* _Task_: Retype the entries below word for word, leaving out every picture.

-- Data to process follows --

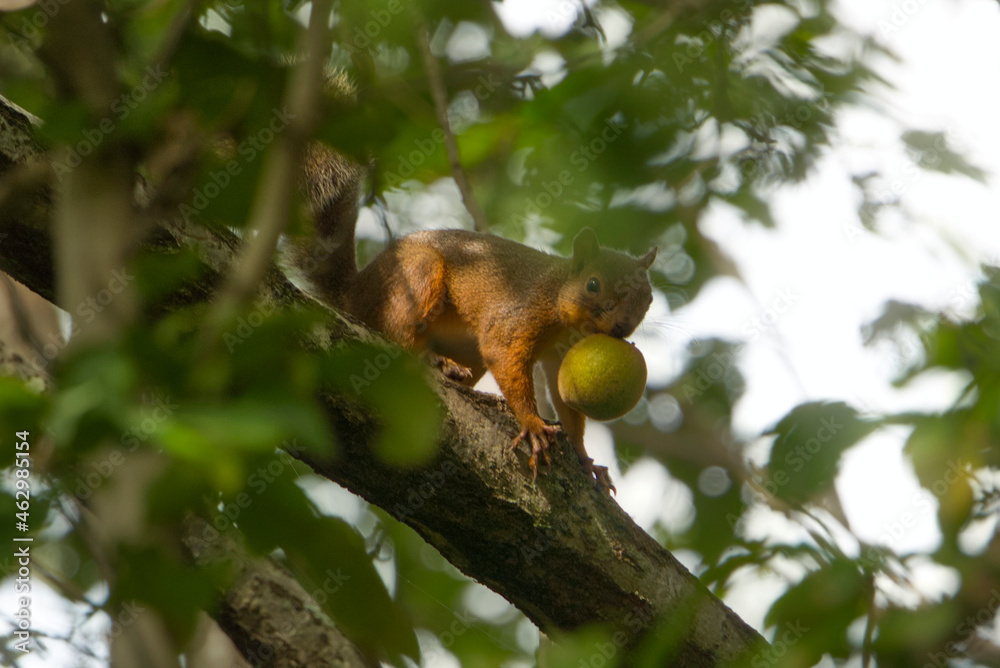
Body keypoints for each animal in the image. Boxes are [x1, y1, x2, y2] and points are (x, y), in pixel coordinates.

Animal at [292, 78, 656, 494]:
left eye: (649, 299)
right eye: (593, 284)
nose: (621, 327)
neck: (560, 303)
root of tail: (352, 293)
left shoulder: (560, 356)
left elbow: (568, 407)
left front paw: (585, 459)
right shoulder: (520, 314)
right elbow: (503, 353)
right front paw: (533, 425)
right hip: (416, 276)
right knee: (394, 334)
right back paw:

-- Data to process concluded --

* _Reply to the task_:
Body keypoints for each animal in the image. Boxes are [x1, y1, x2, y2] and points are (x, y), in pixel coordinates.

Animal at [292, 78, 656, 494]:
left eye: (649, 299)
right eye: (593, 284)
nose: (621, 327)
neck: (560, 303)
root of tail: (352, 293)
left shoulder: (560, 356)
left elbow: (568, 407)
left front paw: (585, 459)
right shoulder: (520, 314)
right elbow: (503, 353)
right front paw: (533, 425)
right hip: (416, 276)
right knee: (394, 334)
right back paw:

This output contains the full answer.